WHAT YOU HAVE TO DO » In full and without alteration, write out the data below.

[Dataset entries]
• • • • •

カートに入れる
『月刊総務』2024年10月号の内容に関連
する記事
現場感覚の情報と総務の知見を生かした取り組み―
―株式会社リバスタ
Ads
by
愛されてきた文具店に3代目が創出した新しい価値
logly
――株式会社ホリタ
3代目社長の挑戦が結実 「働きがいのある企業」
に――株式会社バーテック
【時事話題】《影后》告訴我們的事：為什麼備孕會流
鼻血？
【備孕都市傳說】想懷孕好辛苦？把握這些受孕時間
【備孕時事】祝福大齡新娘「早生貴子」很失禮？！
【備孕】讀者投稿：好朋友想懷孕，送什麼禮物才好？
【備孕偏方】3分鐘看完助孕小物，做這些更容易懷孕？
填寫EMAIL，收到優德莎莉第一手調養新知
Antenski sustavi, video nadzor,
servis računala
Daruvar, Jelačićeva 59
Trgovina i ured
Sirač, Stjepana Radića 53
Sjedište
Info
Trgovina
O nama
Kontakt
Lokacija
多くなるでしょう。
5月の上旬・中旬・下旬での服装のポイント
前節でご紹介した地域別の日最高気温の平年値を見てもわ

• • • • •

SOLUTION »
カートに入れる
『月刊総務』2024年10月号の内容に関連
する記事
現場感覚の情報と総務の知見を生かした取り組み―
―株式会社リバスタ
Ads
by
愛されてきた文具店に3代目が創出した新しい価値
logly
――株式会社ホリタ
3代目社長の挑戦が結実 「働きがいのある企業」
に――株式会社バーテック
【時事話題】《影后》告訴我們的事：為什麼備孕會流
鼻血？
【備孕都市傳說】想懷孕好辛苦？把握這些受孕時間
【備孕時事】祝福大齡新娘「早生貴子」很失禮？！
【備孕】讀者投稿：好朋友想懷孕，送什麼禮物才好？
【備孕偏方】3分鐘看完助孕小物，做這些更容易懷孕？
填寫EMAIL，收到優德莎莉第一手調養新知
Antenski sustavi, video nadzor,
servis računala
Daruvar, Jelačićeva 59
Trgovina i ured
Sirač, Stjepana Radića 53
Sjedište
Info
Trgovina
O nama
Kontakt
Lokacija
多くなるでしょう。
5月の上旬・中旬・下旬での服装のポイント
前節でご紹介した地域別の日最高気温の平年値を見てもわ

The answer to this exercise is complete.